Sans Faceted Jihy 9 is a regular weight, very wide, monoline, upright, tall x-height font.
Keywords: ui headings, tech branding, gaming titles, posters, signage, futuristic, technical, digital, industrial, sci‑fi, tech aesthetic, geometric system, interface tone, display impact, octagonal, chamfered, angular, geometric, modular.
A faceted geometric sans with monoline strokes and consistent chamfered corners that replace curves with short planar segments. Bowls and rounds resolve into octagonal outlines, producing crisp, mechanical counters and a tight, engineered rhythm. Proportions skew wide with a tall lowercase, and the overall texture stays even thanks to uniform stroke weight and largely straight-sided construction. Joins and terminals are clean and abrupt, with occasional angled cuts that emphasize the polygonal geometry in letters and numerals alike.
Well-suited to display applications where a clean, high-tech voice is needed: interface headings, product branding in electronics or software, game and sci‑fi titles, posters, and wayfinding or environmental graphics. It can also work for short blocks of text when a distinctly engineered texture is desired and size/spacing allow the facets to stay clear.
The design reads as futuristic and technical, with a synthetic, instrument-like tone reminiscent of digital interfaces and engineered signage. Its sharp facets and wide stance give it a confident, industrial presence that feels precise rather than friendly.

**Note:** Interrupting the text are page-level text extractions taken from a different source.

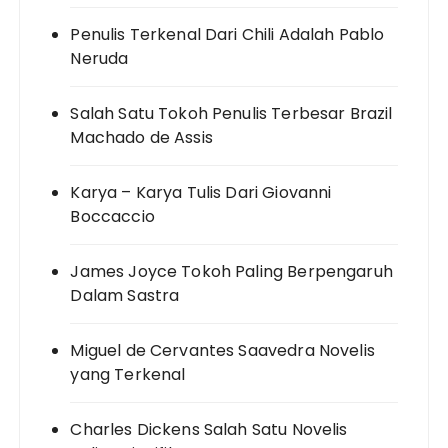
Penulis Terkenal Dari Chili Adalah Pablo
Neruda
Salah Satu Tokoh Penulis Terbesar Brazil
Machado de Assis
Karya – Karya Tulis Dari Giovanni
Boccaccio
James Joyce Tokoh Paling Berpengaruh
Dalam Sastra
Miguel de Cervantes Saavedra Novelis
yang Terkenal
Charles Dickens Salah Satu Novelis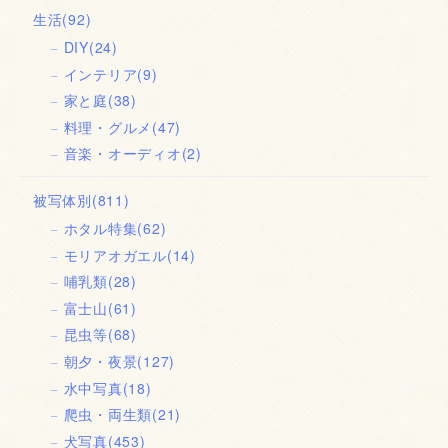
生活
(92)
DIY
(24)
インテリア
(9)
家と庭
(38)
料理・グルメ
(47)
音楽・オーディオ
(2)
被写体別
(811)
ホタル特集
(62)
モリアオガエル
(14)
哺乳類
(28)
富士山
(61)
昆虫等
(68)
朝夕・夜景
(127)
水中写真
(18)
爬虫・両生類
(21)
犬写真
(453)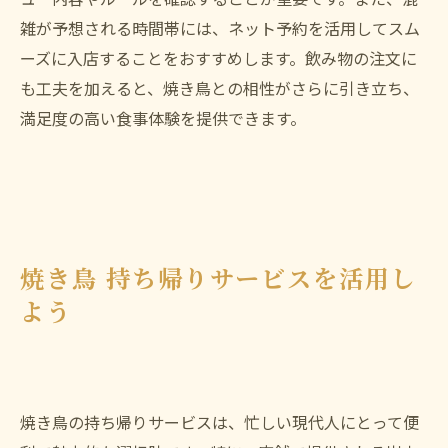
雑が予想される時間帯には、ネット予約を活用してスム
ーズに入店することをおすすめします。飲み物の注文に
も工夫を加えると、焼き鳥との相性がさらに引き立ち、
満足度の高い食事体験を提供できます。
焼き鳥 持ち帰りサービスを活用し
よう
焼き鳥の持ち帰りサービスは、忙しい現代人にとって便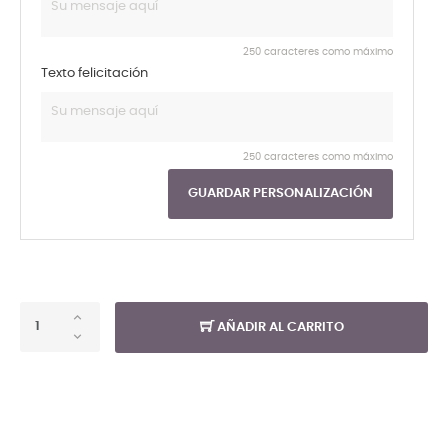
250 caracteres como máximo
Texto felicitación
250 caracteres como máximo
GUARDAR PERSONALIZACIÓN
AÑADIR AL CARRITO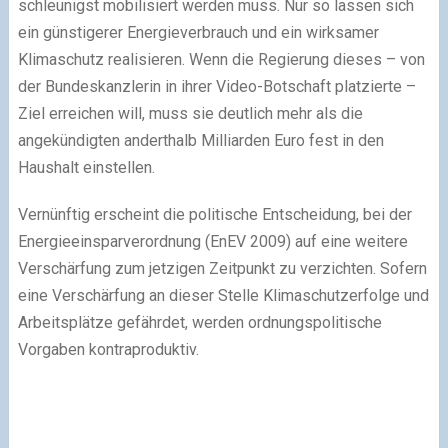
schleunigst mobilisiert werden muss. Nur so lassen sich
ein günstigerer Energieverbrauch und ein wirksamer
Klimaschutz realisieren. Wenn die Regierung dieses – von
der Bundeskanzlerin in ihrer Video-Botschaft platzierte –
Ziel erreichen will, muss sie deutlich mehr als die
angekündigten anderthalb Milliarden Euro fest in den
Haushalt einstellen.
Vernünftig erscheint die politische Entscheidung, bei der
Energieeinsparverordnung (EnEV 2009) auf eine weitere
Verschärfung zum jetzigen Zeitpunkt zu verzichten. Sofern
eine Verschärfung an dieser Stelle Klimaschutzerfolge und
Arbeitsplätze gefährdet, werden ordnungspolitische
Vorgaben kontraproduktiv.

The font appears designed to translate a geometric sans skeleton into a faceted, planar system, prioritizing uniform stroke logic and chamfered geometry over optical softness. The intent is to create a recognizable techno aesthetic that remains orderly and consistent across uppercase, lowercase, and figures.
The facet treatment is applied consistently across the set, including in typically rounded forms, which reinforces a modular, constructed look. In text, the squared counters and angular bowls create a distinctive pattern that is strongest at display sizes, where the chamfers remain clearly legible.